The 2008 PetroTel study estimated 8.5 tcf to 10.4 tcf of gas in place, with associated condensate of 490 million to 600 million barrels and a potential oil rim of 580 million to 950 million barrels.

With a blowdown, PetroTel estimated recovery of 6-7 tcf of gas over a 12-15 year period, but only 127-156 million barrels of liquids, about 26 percent of the in-place volume, with oil-rim oil recovery varying from 30 million to 150 million barrels, a 3-16 percent recovery, depending on the number of wells drilled.

PetroTel told legislators in May 2008 that Point Thomson could be “the third-largest oil field” on the North Slope, after Prudhoe Bay and Kuparuk.

If Point Thomson were developed with gas cycling, 62 percent of the condensate is recovered over a 10-year period (300-370 million barrels) along with 39 percent of the oil rim (225-370 million barrels), and over 20 years of gas recycling, 76 percent of the condensate is recovered (370-450 million barrels) and 43 percent of the oil rim (250-400 million barrels).

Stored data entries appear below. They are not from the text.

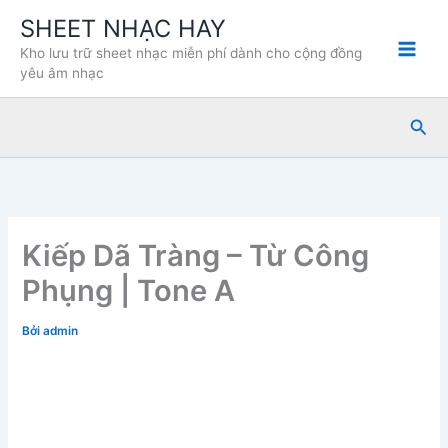
Nhảy
SHEET NHẠC HAY
tới
Kho lưu trữ sheet nhạc miễn phí dành cho cộng đồng
nội
yêu âm nhạc
dung
Tìm
kiế
Kiếp Dã Tràng – Từ Công
Phụng | Tone A
Bởi
admin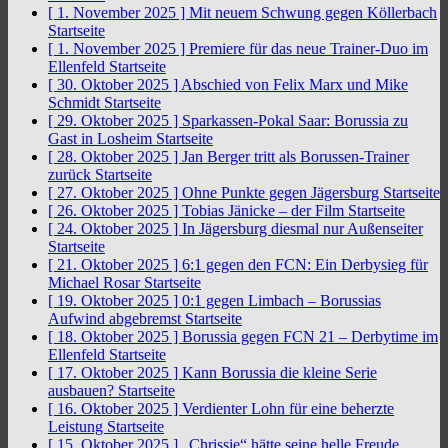
[ 1. November 2025 ]
Mit neuem Schwung gegen Köllerbach
Startseite
[ 1. November 2025 ]
Premiere für das neue Trainer-Duo im
Ellenfeld
Startseite
[ 30. Oktober 2025 ]
Abschied von Felix Marx und Mike
Schmidt
Startseite
[ 29. Oktober 2025 ]
Sparkassen-Pokal Saar: Borussia zu
Gast in Losheim
Startseite
[ 28. Oktober 2025 ]
Jan Berger tritt als Borussen-Trainer
zurück
Startseite
[ 27. Oktober 2025 ]
Ohne Punkte gegen Jägersburg
Startseite
[ 26. Oktober 2025 ]
Tobias Jänicke – der Film
Startseite
[ 24. Oktober 2025 ]
In Jägersburg diesmal nur Außenseiter
Startseite
[ 21. Oktober 2025 ]
6:1 gegen den FCN: Ein Derbysieg für
Michael Rosar
Startseite
[ 19. Oktober 2025 ]
0:1 gegen Limbach – Borussias
Aufwind abgebremst
Startseite
[ 18. Oktober 2025 ]
Borussia gegen FCN 21 – Derbytime im
Ellenfeld
Startseite
[ 17. Oktober 2025 ]
Kann Borussia die kleine Serie
ausbauen?
Startseite
[ 16. Oktober 2025 ]
Verdienter Lohn für eine beherzte
Leistung
Startseite
[ 15. Oktober 2025 ]
„Chrissie“ hätte seine helle Freude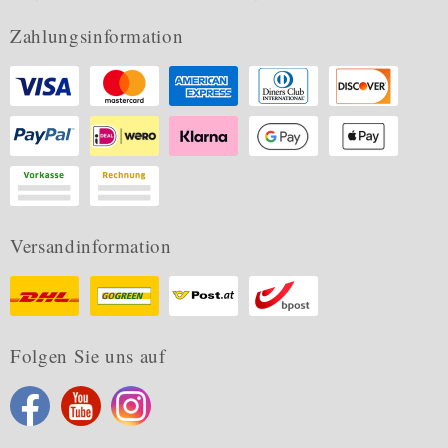
Zahlungsinformation
Versandinformation
Folgen Sie uns auf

Exxon, Chevron, BP disagree

In mid-June 2008, ExxonMobil and Chevron told legislators that the PetroTel report was based on erroneous assumptions about how much oil could be recovered from the field under any scenario.

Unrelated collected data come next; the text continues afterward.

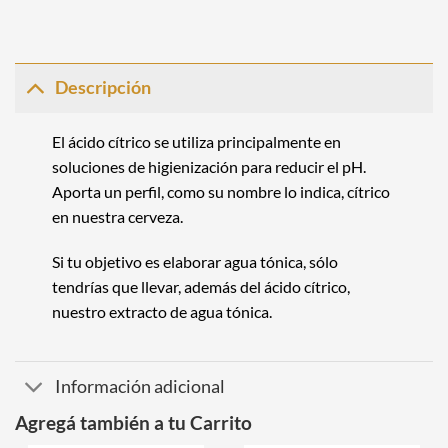
Descripción
El ácido cítrico se utiliza principalmente en
soluciones de higienización para reducir el pH.
Aporta un perfil, como su nombre lo indica, cítrico
en nuestra cerveza.
Si tu objetivo es elaborar agua tónica, sólo
tendrías que llevar, además del ácido cítrico,
nuestro
extracto de agua tónica
.
Información adicional
Agregá también a tu Carrito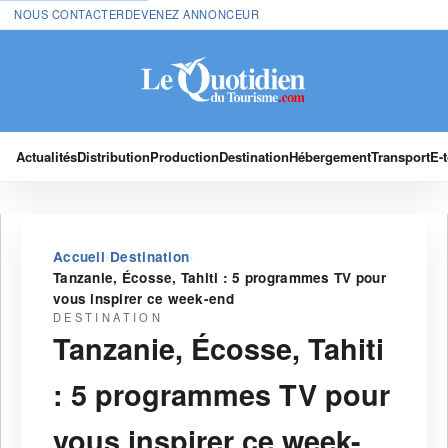
NOUS CONTACTER
DEVENEZ ANNONCEUR
Actualités
Distribution
Production
Destination
Hébergement
Transport
E-
›
›
Accueil
Destination
Tanzanie, Écosse, Tahiti : 5 programmes TV pour
vous inspirer ce week-end
DESTINATION
Tanzanie, Écosse, Tahiti
: 5 programmes TV pour
vous inspirer ce week-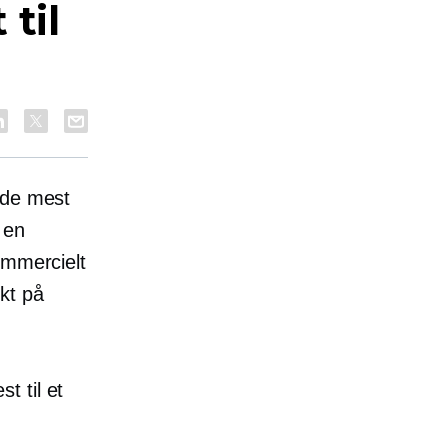
til
f de mest
 en
ommercielt
kt på
t til et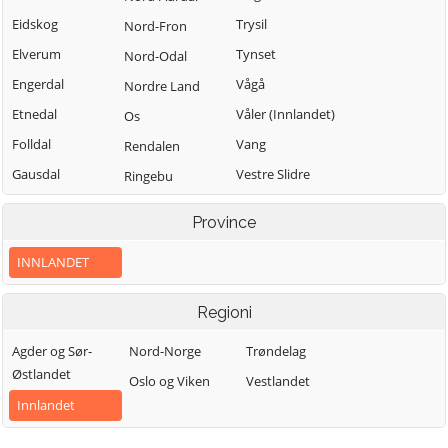
Eidskog
Trysil
Nord-Fron
Elverum
Tynset
Nord-Odal
Engerdal
Vågå
Nordre Land
Etnedal
Våler (Innlandet)
Os
Folldal
Vang
Rendalen
Gausdal
Vestre Slidre
Ringebu
Gjøvik
Vestre Toten
Ringsaker
Province
Gran
Østre Toten
Sel
INNLANDET
Grue
Øyer
Skjåk
Hamar
Øystre Slidre
Stange
Regioni
Kongsvinger
Stor-Elvdal
Agder og Sør-
Nord-Norge
Trøndelag
Lesja
Søndre Land
Østlandet
Oslo og Viken
Vestlandet
Innlandet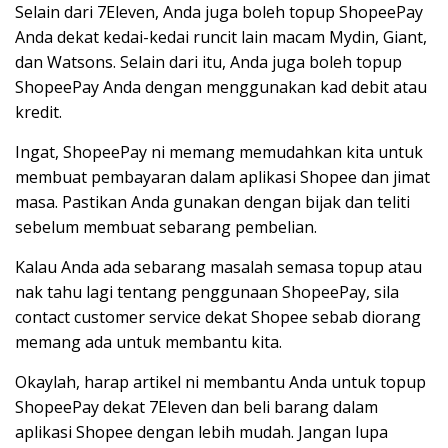
Selain dari 7Eleven, Anda juga boleh topup ShopeePay
Anda dekat kedai-kedai runcit lain macam Mydin, Giant,
dan Watsons. Selain dari itu, Anda juga boleh topup
ShopeePay Anda dengan menggunakan kad debit atau
kredit.
Ingat, ShopeePay ni memang memudahkan kita untuk
membuat pembayaran dalam aplikasi Shopee dan jimat
masa. Pastikan Anda gunakan dengan bijak dan teliti
sebelum membuat sebarang pembelian.
Kalau Anda ada sebarang masalah semasa topup atau
nak tahu lagi tentang penggunaan ShopeePay, sila
contact customer service dekat Shopee sebab diorang
memang ada untuk membantu kita.
Okaylah, harap artikel ni membantu Anda untuk topup
ShopeePay dekat 7Eleven dan beli barang dalam
aplikasi Shopee dengan lebih mudah. Jangan lupa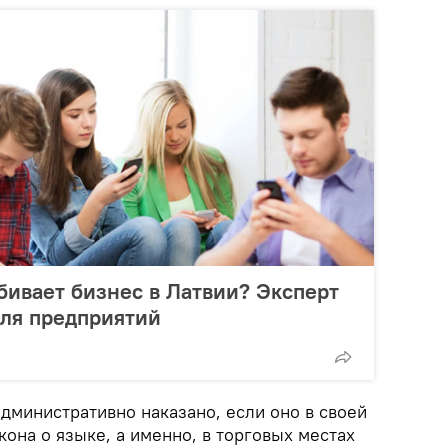
ивает бизнес в Латвии? Эксперт
для предприятий
дминистративно наказано, если оно в своей
она о языке, а именно, в торговых местах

The companies said gas, not oil, is the primary resource at Point Thomson.

BP did not testify, but delivered a similar message in a letter.

ExxonMobil said it hadn’t seen the PetroTel report, but said the published summary of the report appeared to be based on limited data, and said the estimate of recoverable liquids and gas didn’t consider fundamental technical work yet to be done.

Chevron said that based on the published summary of the PetroTel report the work was strictly theoretical and didn’t take into consideration economics or location and type of wells. Chevron called the conclusion “very optimistic” both for hydrocarbons in place and for recoverable hydrocarbons.

Chevron said recoverable barrels at Point Thomson are “substantially less” than the 500 million barrels expected from Alpine, and also said that if production of Prudhoe Bay gas was accelerated because Point Thomson gas was not available for a gas pipeline due to a gas cycling project, the end result could be less overall oil produced on the North Slope.